Stumpy Terrell: Former Comedy Club Owner
Geez, yes; I remember Pistol. We're going back a ways now. He must'a been nineteen or twenty when he began hanging around The Funny Bone.
Then he started writing jokes for some of the acts, and it turned out he was funnier than they were. Like we had this guy on Tuesdays called Firecracker Franks, and his whole routine was making music with body noises. He was good. I mean, the guy could burp Flight of the Bumblebee, for goodness' sake, and his Moonlight Sonata took the flat right out of flatulence.
But a novelty act like that wears thin real quick, you know, and Franks was starting to get a lot of heckling. Plus, our ventilation system wasn't all that good, if you know what I mean, so I was gonna let him go. But Pistol writes him this whole new act where Franks is a food critic reviewing exotic foreign restaurants, you see, and the chefs are just standing by and praying for him to come up with a three-burp review. Or an even lower opinion, if you know what I mean.

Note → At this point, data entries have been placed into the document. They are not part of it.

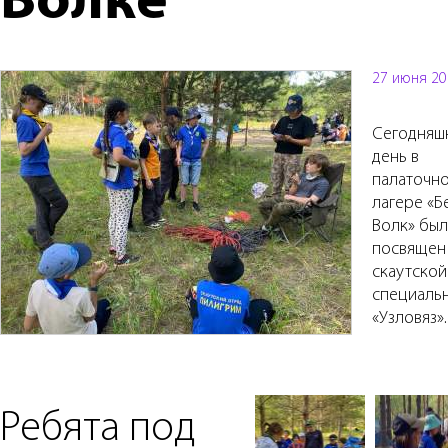
Волке
27 июня 20
Сегодняш
день в
палаточн
лагере «Б
Волк» был
посвящен
скаутской
специаль
«Узловяз».
Ребята под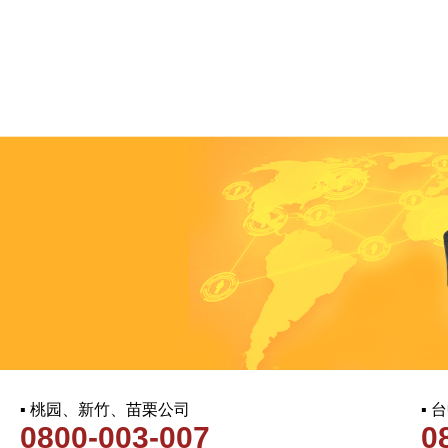
▪ 桃园、新竹、苗栗公司
▪
0800-003-007
0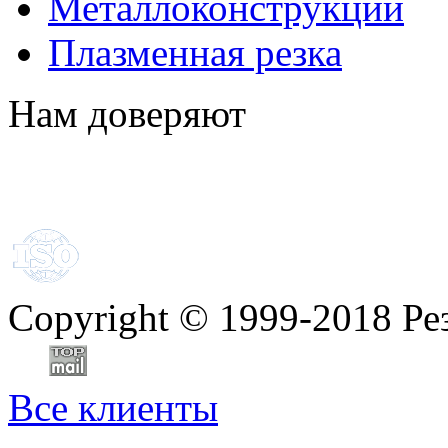
Металлоконструкции
Плазменная резка
Нам доверяют
Copyright
©
1999-2018 Ре
Все клиенты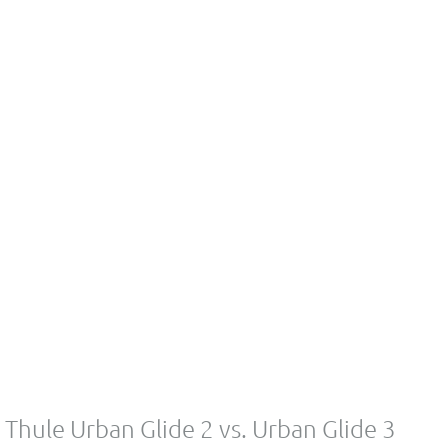
n
k
ů
Thule Urban Glide 2 vs. Urban Glide 3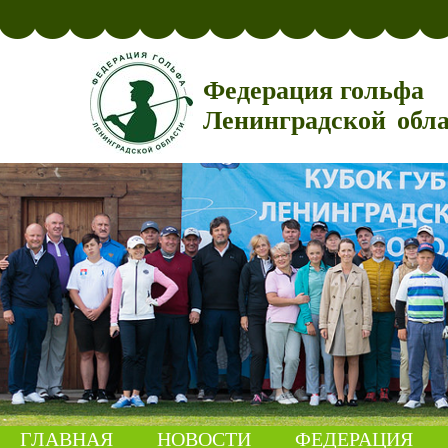
Федерация гольфа
Ленинградской обл
ГЛАВНАЯ
НОВОСТИ
ФЕДЕРАЦИЯ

And he helped the other guys, too. He gave Sammy Smirk that whole bit about women being lucky with that 34 double D bra stuff, while guys like him don't get to say double anything when buying briefs sized Small.
It was Pistol, too, who wrote that joke about the parakeets, the male stripper, and the trapeze. Letterman's even used it.
Anyway, he's helping all these comedians - and they don't really laugh much when it comes to shelling out money, you know - so I tell Pistol to do his own show. He called it Pistol Goes Off, and he'd get laughs just standing up there; this little guy with glasses, you know. Then he'd just rant and rave about how he couldn't succeed with any of his projects, like producing Braille roadmaps for blind drivers. I remember that one. Or honking condoms. And his mail-order business for the homeless.
He really got into it, and the crowds liked him. But then his brother - what was his name? Jerk or Perp, or something? - started to show up with his gang, and that wasn't good for business, so I had to let him go.
He was a good guy. Real funny; in a nerdy, helpless, Woody Allen sort of way.